◆ **YOUR TASK**
In the entries below, find each line with the string "PEDI" and copy it.

◆ **THE DATA**
----------------------------------------
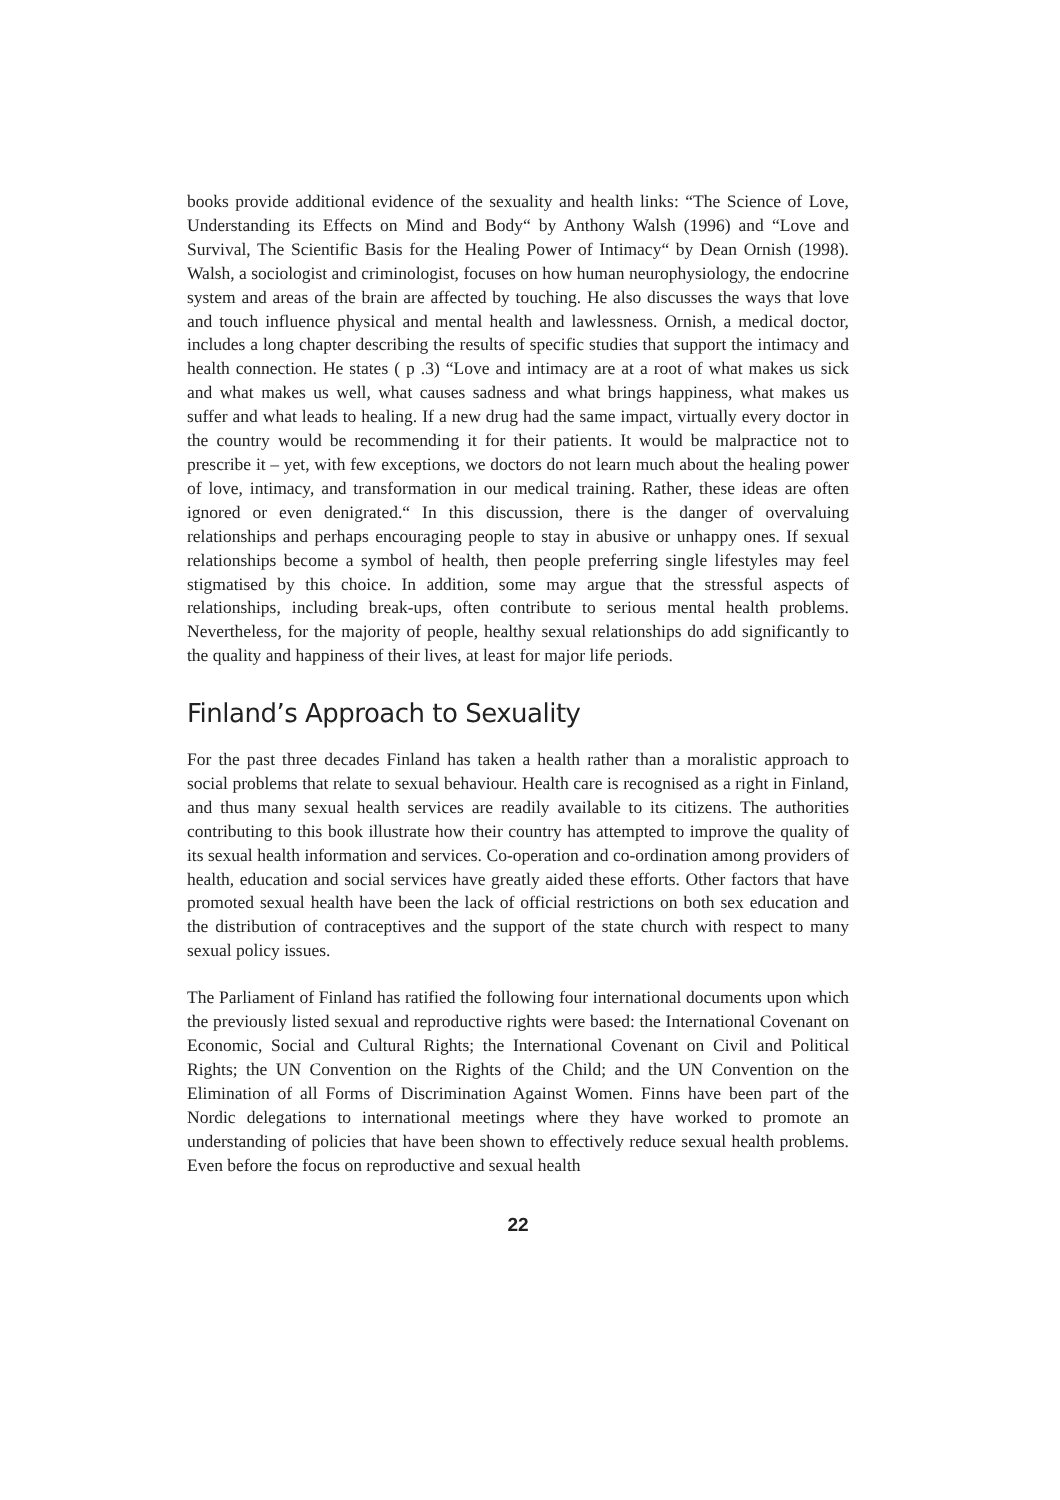books provide additional evidence of the sexuality and health links: “The Science of Love, Understanding its Effects on Mind and Body“ by Anthony Walsh (1996) and “Love and Survival, The Scientific Basis for the Healing Power of Intimacy“ by Dean Ornish (1998). Walsh, a sociologist and criminologist, focuses on how human neurophysiology, the endocrine system and areas of the brain are affected by touching. He also discusses the ways that love and touch influence physical and mental health and lawlessness. Ornish, a medical doctor, includes a long chapter describing the results of specific studies that support the intimacy and health connection. He states ( p .3) “Love and intimacy are at a root of what makes us sick and what makes us well, what causes sadness and what brings happiness, what makes us suffer and what leads to healing. If a new drug had the same impact, virtually every doctor in the country would be recommending it for their patients. It would be malpractice not to prescribe it – yet, with few exceptions, we doctors do not learn much about the healing power of love, intimacy, and transformation in our medical training. Rather, these ideas are often ignored or even denigrated.“ In this discussion, there is the danger of overvaluing relationships and perhaps encouraging people to stay in abusive or unhappy ones. If sexual relationships become a symbol of health, then people preferring single lifestyles may feel stigmatised by this choice. In addition, some may argue that the stressful aspects of relationships, including break-ups, often contribute to serious mental health problems. Nevertheless, for the majority of people, healthy sexual relationships do add significantly to the quality and happiness of their lives, at least for major life periods.
Finland’s Approach to Sexuality
For the past three decades Finland has taken a health rather than a moralistic approach to social problems that relate to sexual behaviour. Health care is recognised as a right in Finland, and thus many sexual health services are readily available to its citizens. The authorities contributing to this book illustrate how their country has attempted to improve the quality of its sexual health information and services. Co-operation and co-ordination among providers of health, education and social services have greatly aided these efforts. Other factors that have promoted sexual health have been the lack of official restrictions on both sex education and the distribution of contraceptives and the support of the state church with respect to many sexual policy issues.
The Parliament of Finland has ratified the following four international documents upon which the previously listed sexual and reproductive rights were based: the International Covenant on Economic, Social and Cultural Rights; the International Covenant on Civil and Political Rights; the UN Convention on the Rights of the Child; and the UN Convention on the Elimination of all Forms of Discrimination Against Women. Finns have been part of the Nordic delegations to international meetings where they have worked to promote an understanding of policies that have been shown to effectively reduce sexual health problems. Even before the focus on reproductive and sexual health
22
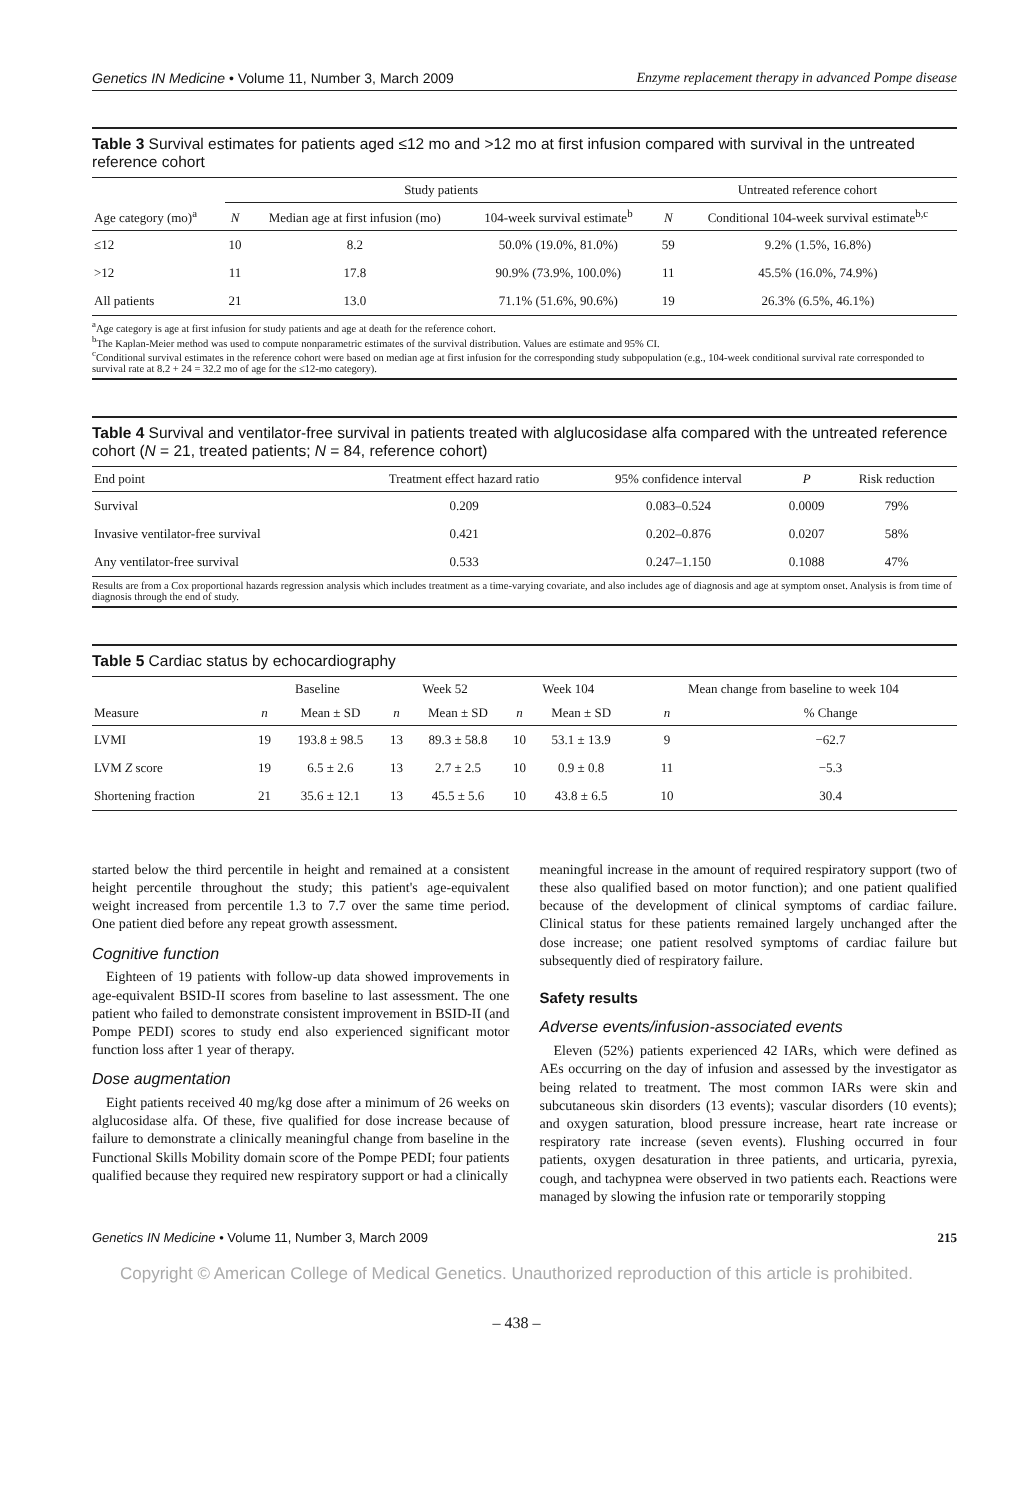Genetics IN Medicine • Volume 11, Number 3, March 2009 Enzyme replacement therapy in advanced Pompe disease
Table 3 Survival estimates for patients aged ≤12 mo and >12 mo at first infusion compared with survival in the untreated reference cohort
| | Study patients | | | | Untreated reference cohort | |
| --- | --- | --- | --- | --- | --- | --- |
| Age category (mo)<sup>a</sup> | N | Median age at first infusion (mo) | 104-week survival estimate<sup>b</sup> | | N | Conditional 104-week survival estimate<sup>b,c</sup> |
| ≤12 | 10 | 8.2 | 50.0% (19.0%, 81.0%) | | 59 | 9.2% (1.5%, 16.8%) |
| >12 | 11 | 17.8 | 90.9% (73.9%, 100.0%) | | 11 | 45.5% (16.0%, 74.9%) |
| All patients | 21 | 13.0 | 71.1% (51.6%, 90.6%) | | 19 | 26.3% (6.5%, 46.1%) |
<sup>a</sup> Age category is age at first infusion for study patients and age at death for the reference cohort.
<sup>b</sup> The Kaplan-Meier method was used to compute nonparametric estimates of the survival distribution. Values are estimate and 95% CI.
<sup>c</sup> Conditional survival estimates in the reference cohort were based on median age at first infusion for the corresponding study subpopulation (e.g., 104-week conditional survival rate corresponded to survival rate at 8.2 + 24 = 32.2 mo of age for the ≤12-mo category).
Table 4 Survival and ventilator-free survival in patients treated with alglucosidase alfa compared with the untreated reference cohort (N = 21, treated patients; N = 84, reference cohort)
| End point | Treatment effect hazard ratio | 95% confidence interval | P | Risk reduction |
| --- | --- | --- | --- | --- |
| Survival | 0.209 | 0.083–0.524 | 0.0009 | 79% |
| Invasive ventilator-free survival | 0.421 | 0.202–0.876 | 0.0207 | 58% |
| Any ventilator-free survival | 0.533 | 0.247–1.150 | 0.1088 | 47% |
Results are from a Cox proportional hazards regression analysis which includes treatment as a time-varying covariate, and also includes age of diagnosis and age at symptom onset. Analysis is from time of diagnosis through the end of study.
Table 5 Cardiac status by echocardiography
| | Baseline | | Week 52 | | Week 104 | | Mean change from baseline to week 104 | |
| --- | --- | --- | --- | --- | --- | --- | --- | --- |
| Measure | n | Mean ± SD | n | Mean ± SD | n | Mean ± SD | n | % Change |
| LVMI | 19 | 193.8 ± 98.5 | 13 | 89.3 ± 58.8 | 10 | 53.1 ± 13.9 | 9 | −62.7 |
| LVM Z score | 19 | 6.5 ± 2.6 | 13 | 2.7 ± 2.5 | 10 | 0.9 ± 0.8 | 11 | −5.3 |
| Shortening fraction | 21 | 35.6 ± 12.1 | 13 | 45.5 ± 5.6 | 10 | 43.8 ± 6.5 | 10 | 30.4 |
started below the third percentile in height and remained at a consistent height percentile throughout the study; this patient's age-equivalent weight increased from percentile 1.3 to 7.7 over the same time period. One patient died before any repeat growth assessment.
Cognitive function
Eighteen of 19 patients with follow-up data showed improvements in age-equivalent BSID-II scores from baseline to last assessment. The one patient who failed to demonstrate consistent improvement in BSID-II (and Pompe PEDI) scores to study end also experienced significant motor function loss after 1 year of therapy.
Dose augmentation
Eight patients received 40 mg/kg dose after a minimum of 26 weeks on alglucosidase alfa. Of these, five qualified for dose increase because of failure to demonstrate a clinically meaningful change from baseline in the Functional Skills Mobility domain score of the Pompe PEDI; four patients qualified because they required new respiratory support or had a clinically
meaningful increase in the amount of required respiratory support (two of these also qualified based on motor function); and one patient qualified because of the development of clinical symptoms of cardiac failure. Clinical status for these patients remained largely unchanged after the dose increase; one patient resolved symptoms of cardiac failure but subsequently died of respiratory failure.
Safety results
Adverse events/infusion-associated events
Eleven (52%) patients experienced 42 IARs, which were defined as AEs occurring on the day of infusion and assessed by the investigator as being related to treatment. The most common IARs were skin and subcutaneous skin disorders (13 events); vascular disorders (10 events); and oxygen saturation, blood pressure increase, heart rate increase or respiratory rate increase (seven events). Flushing occurred in four patients, oxygen desaturation in three patients, and urticaria, pyrexia, cough, and tachypnea were observed in two patients each. Reactions were managed by slowing the infusion rate or temporarily stopping
Genetics IN Medicine • Volume 11, Number 3, March 2009 215
Copyright © American College of Medical Genetics. Unauthorized reproduction of this article is prohibited.
– 438 –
----------------------------------------
◆ **SOLVED EXERCISE**
Eighteen of 19 patients with follow-up data showed improvements in age-equivalent BSID-II scores from baseline to last assessment. The one patient who failed to demonstrate consistent improvement in BSID-II (and Pompe PEDI) scores to study end also experienced significant motor function loss after 1 year of therapy.
Eight patients received 40 mg/kg dose after a minimum of 26 weeks on alglucosidase alfa. Of these, five qualified for dose increase because of failure to demonstrate a clinically meaningful change from baseline in the Functional Skills Mobility domain score of the Pompe PEDI; four patients qualified because they required new respiratory support or had a clinically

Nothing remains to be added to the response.